*À faire A*
Répondez à ces questions sur l'extrait consacré aux cadeaux lyriques :
(i) Combien de contre-ut Bryan Hymel chante-t-il dans Héroïque ?
(ii) Quelle définition de Forum Opéra figure dans L'Opéra, mode d'emploi ?
(iii) Quelle maison de disques a réuni en coffret le legs de Ferenc Fricsay ?

*Extrait du texte*
* * * * * * *

Francesco Cavalli, Heroines of the venetian baroque. Mariana Flores, Anna Reinhold, Cappella Mediterranea, Leonardo Garcia Alarcon (direction). Ricercar.
Christophe Rizoud
Dans Héroïque, album musclé composé d’extraits rares et choisis d’opéras français, Bryan Hymel pulvérise sans ciller et sans une pointe d’accent yankee les sommets de la portée – 19 contre-ut, 2 contre-ut dièse et 1 contre-ré tout de même ! De joie, mon meilleur ami défaillira.
Héroïque, French Opera Arias – Bryan Hymel (Warner Classics)
Dans la nouvelle édition d’Opéra, mode d’emploi, vade-mecum docte et malicieux destiné à tous les amateurs d’art lyrique, qu’ils soient profanes ou initiés, Forum Opéra figure en tête des sites Internet recommandés avec cette définition : « Magazine très bien renseigné et souvent impertinent ». De rage, mon meilleur ennemi s’étranglera.
Alain Perroux, L’Opéra, mode d’emploi – L’Avant-Scène Opéra
Julien Marion
A mon meilleur ami, je n’offrirai pas, pour la deuxième année de suite, une nouvelle preuve du talent de Jonas Kaufmann. Pourtant, d’Aïda à Puccini, les occasions ne manqueraient pas, mais enfin, évitons la surdose. Je lui offrirai plutôt un cadeau certes moins glamour, sans aucun doute plus marginal, mais sans doute plus essentiel : je lui offrirai, pour tout dire, l’occasion de ne pas succomber aux sirènes parfois pesantes de la nouveauté, en se replongeant dans le leg vocal et choral inestimable de Ferenc Fricsay, opportunément rassemblé par Deutsche Grammophon en un coffret à chérir. Il y découvrira des interprétations d’une modernité saisissante, notamment en Mozart (une Flûte d’île déserte) ou en Verdi. C’est souvent bouleversant d’humilité et de vérité. Et comme mon meilleur ami sait, mieux que beaucoup, faire preuve de discernement, je sais qu’il y reviendra souvent.

* * * * * * *

*Liste des enregistrements*
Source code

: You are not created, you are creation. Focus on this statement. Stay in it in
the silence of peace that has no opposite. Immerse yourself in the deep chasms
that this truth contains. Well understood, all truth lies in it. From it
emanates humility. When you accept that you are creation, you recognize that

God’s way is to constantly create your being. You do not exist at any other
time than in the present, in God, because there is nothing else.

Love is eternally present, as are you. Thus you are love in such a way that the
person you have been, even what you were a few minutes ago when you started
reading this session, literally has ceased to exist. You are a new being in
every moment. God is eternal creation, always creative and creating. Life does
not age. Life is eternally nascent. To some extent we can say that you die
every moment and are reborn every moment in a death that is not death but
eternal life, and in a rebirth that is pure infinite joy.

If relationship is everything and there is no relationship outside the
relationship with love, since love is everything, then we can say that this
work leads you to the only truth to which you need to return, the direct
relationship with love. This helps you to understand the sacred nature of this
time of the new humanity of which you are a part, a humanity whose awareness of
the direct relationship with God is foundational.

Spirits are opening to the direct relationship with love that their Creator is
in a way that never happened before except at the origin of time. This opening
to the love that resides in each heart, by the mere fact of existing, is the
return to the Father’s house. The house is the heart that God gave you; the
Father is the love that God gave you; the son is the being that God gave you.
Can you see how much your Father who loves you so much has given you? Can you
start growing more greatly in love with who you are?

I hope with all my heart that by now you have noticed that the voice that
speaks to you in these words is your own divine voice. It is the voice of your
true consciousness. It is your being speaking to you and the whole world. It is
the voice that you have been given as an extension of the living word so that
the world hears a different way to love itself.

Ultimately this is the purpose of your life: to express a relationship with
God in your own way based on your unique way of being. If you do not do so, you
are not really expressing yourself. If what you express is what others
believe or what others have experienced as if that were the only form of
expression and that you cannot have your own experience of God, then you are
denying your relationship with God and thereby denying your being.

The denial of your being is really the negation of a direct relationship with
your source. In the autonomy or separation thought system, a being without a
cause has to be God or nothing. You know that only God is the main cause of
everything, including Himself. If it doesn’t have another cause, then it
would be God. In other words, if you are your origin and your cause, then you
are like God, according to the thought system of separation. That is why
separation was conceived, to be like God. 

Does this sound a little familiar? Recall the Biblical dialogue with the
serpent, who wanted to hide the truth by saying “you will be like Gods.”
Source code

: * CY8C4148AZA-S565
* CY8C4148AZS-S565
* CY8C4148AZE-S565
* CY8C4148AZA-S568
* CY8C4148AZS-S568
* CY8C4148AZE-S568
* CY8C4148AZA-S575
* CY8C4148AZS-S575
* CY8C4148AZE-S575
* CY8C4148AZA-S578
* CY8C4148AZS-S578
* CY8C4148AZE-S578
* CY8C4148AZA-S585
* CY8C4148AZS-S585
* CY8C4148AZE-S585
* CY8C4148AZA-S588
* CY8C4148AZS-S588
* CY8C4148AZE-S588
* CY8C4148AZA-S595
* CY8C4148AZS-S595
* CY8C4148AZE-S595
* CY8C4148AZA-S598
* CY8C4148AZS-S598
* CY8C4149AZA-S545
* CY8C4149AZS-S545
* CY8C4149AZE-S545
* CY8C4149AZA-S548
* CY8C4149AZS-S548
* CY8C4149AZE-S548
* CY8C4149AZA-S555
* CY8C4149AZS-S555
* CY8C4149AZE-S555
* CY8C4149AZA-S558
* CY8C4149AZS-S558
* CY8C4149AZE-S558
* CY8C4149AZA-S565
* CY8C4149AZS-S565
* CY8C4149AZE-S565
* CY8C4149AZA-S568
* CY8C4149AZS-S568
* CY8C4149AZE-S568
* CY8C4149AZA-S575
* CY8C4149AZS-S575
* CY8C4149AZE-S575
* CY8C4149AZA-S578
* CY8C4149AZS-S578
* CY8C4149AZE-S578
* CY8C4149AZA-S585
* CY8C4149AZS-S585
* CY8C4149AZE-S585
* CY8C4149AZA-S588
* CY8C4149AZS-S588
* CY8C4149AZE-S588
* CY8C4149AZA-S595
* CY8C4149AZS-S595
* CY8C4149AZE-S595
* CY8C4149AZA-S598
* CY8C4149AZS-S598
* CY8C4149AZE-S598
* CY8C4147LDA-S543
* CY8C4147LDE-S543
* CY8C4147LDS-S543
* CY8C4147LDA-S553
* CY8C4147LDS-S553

* * * * * * *

*À faire B*
Dans les enregistrements, remplacez « silence » par « stillness » sans toucher au reste. Recopiez seulement les lignes qui vont du début jusqu'à la ligne contenant « time than in », celle-ci comprise.

*Réponse A*
(i) 19 contre-ut.
(ii) « Magazine très bien renseigné et souvent impertinent ».
(iii) Deutsche Grammophon.

*Réponse B*
Source code

: You are not created, you are creation. Focus on this statement. Stay in it in
the stillness of peace that has no opposite. Immerse yourself in the deep chasms
that this truth contains. Well understood, all truth lies in it. From it
emanates humility. When you accept that you are creation, you recognize that

God’s way is to constantly create your being. You do not exist at any other
time than in the present, in God, because there is nothing else.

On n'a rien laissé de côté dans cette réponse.